Bild: Gut 140 Millionen Euro für eine ungewisse Zukunft: das Karlsruher Wildpa…
Am Dienstag fasste die Deutsche Fußball Liga einen Entschluss, dessen
Tragweite sich nicht überall so schnell erschlossen hat wie im Management
zweier Traditionsvereine aus dem Südwesten. Beim Karlsruher SC und dem 1.
FC Kaiserslautern dürfte indes gejubelt worden sein.
Aufgrund der Coronakrise, so der einstimmig gefasste Beschluss der 36 in
der DFL organisierten Erst- und Zweitligisten, verzichtet die Branche
nämlich künftig erst mal auf die neunschwänzige Katze im Arsenal der
eigenen Lizenzierungsbestimmungen und streicht die Klausel, wonach jeder
Klub, der ein Insolvenzverfahren einleitet, mit einem Abzug von 9 Punkten
bestraft wird.
Für den KSC ist das eine sensationelle Nachricht. Mit 24 Zählern belegen
die Badener, die Verbindlichkeiten von etwa 17 Millionen Euro plagen,
derzeit den vorletzten Tabellenplatz. Nach der bisherigen Regelung hätten
sie also nach Einleitung eines Insolvenzverfahrens nur noch 15 Punkte – und
wären damit so gut wie sicher der erste Absteiger.

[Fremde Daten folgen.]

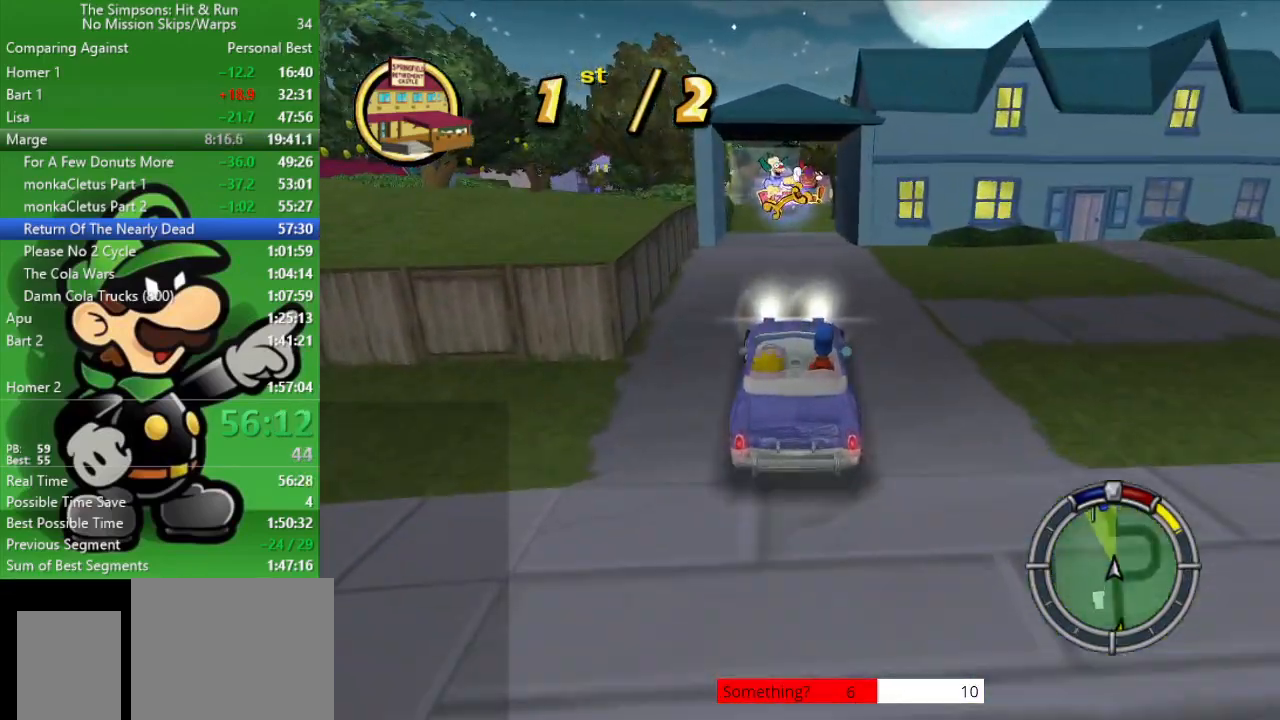
{"buttons": ["L2"], "left_stick": "center", "right_stick": "center", "events": [[17, "R1", "up"], [100, "left_stick", "center"], [183, "CIRCLE", "up"], [500, "L2", "down"]]}
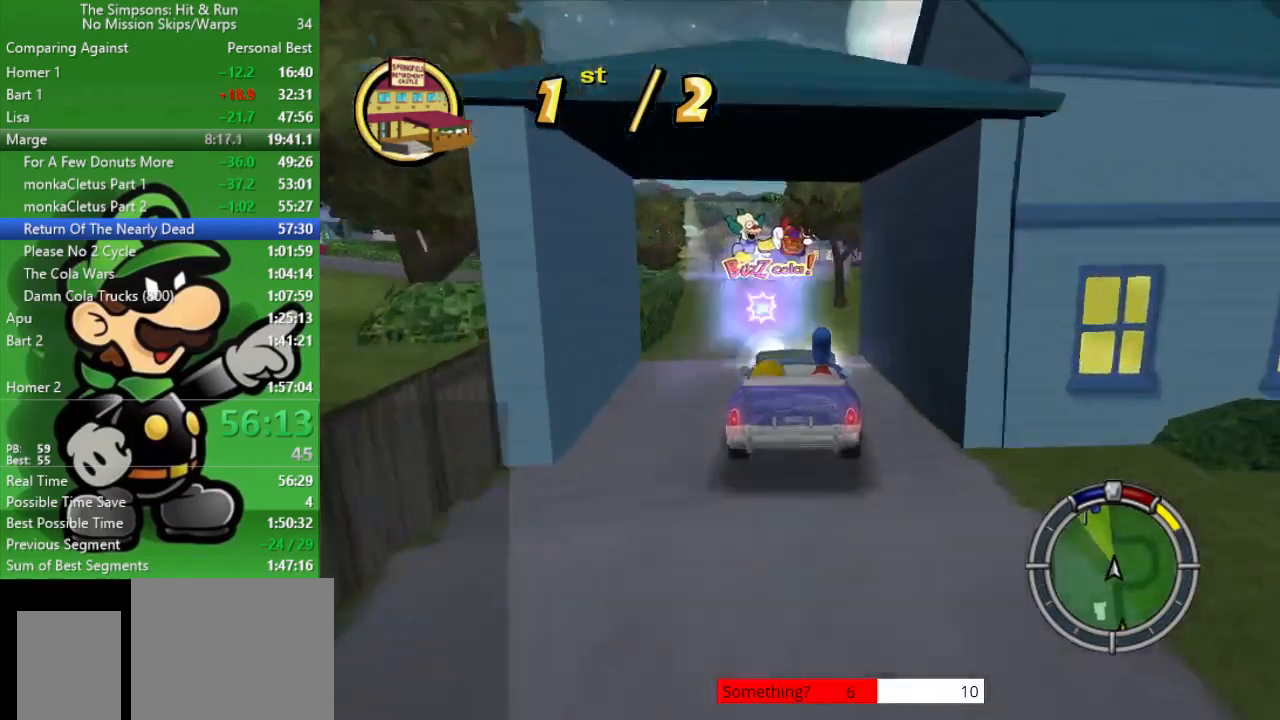
{"buttons": ["CROSS", "L2"], "left_stick": "left", "right_stick": "center", "events": [[17, "CROSS", "down"], [33, "left_stick", "left"]]}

Nun könnte man eine „Insolvenz in Eigenverwaltung“ antreten, bei der die
Gläubiger auf einen Teil ihrer Forderungen verzichten und an deren Ende man
finanziell wieder gut dastünde, Sanktionen hätte man nach der neuen
Sachlage nicht zu befürchten. Der KSC bliebe zudem Herr des Verfahrens,
müsste sich lediglich von einem „Sachwalter“ kontrollieren lassen.
## Zweifel an Finanzkraft des KSC
„Einige Vorzüge“ erkennt Geschäftsführer Michael Becker in diesem Szenar…
„Es gibt aber auch Geschädigte, deshalb müssen Für und Wider gründlich
abgewogen werden.“ Tatsächlich fürchten manche in den Gremien der
ausgegliederten Kommanditgesellschaft auf Aktien den Imageschaden, der mit
dem Begriff „Insolvenz“ einhergeht. Zumal viele in Karlsruhe jetzt schon
Zweifel haben, ob der Klub seinen Teil des Deals mit der Stadt einhalten
kann. Derzeit lässt sich der KSC von der Kommune ein 34.000 Zuschauer
fassendes [1][neues Stadion] vorfinanzieren, das er über 32 Jahre
abstottern soll. Nach den jüngst nach oben korrigierten Berechnungen fallen
hierfür Kosten von gut 140 Millionen Euro an, da machen sich weitere
Zweifel an der wirtschaftlichen Leistungsfähigkeit des KSC nicht gut.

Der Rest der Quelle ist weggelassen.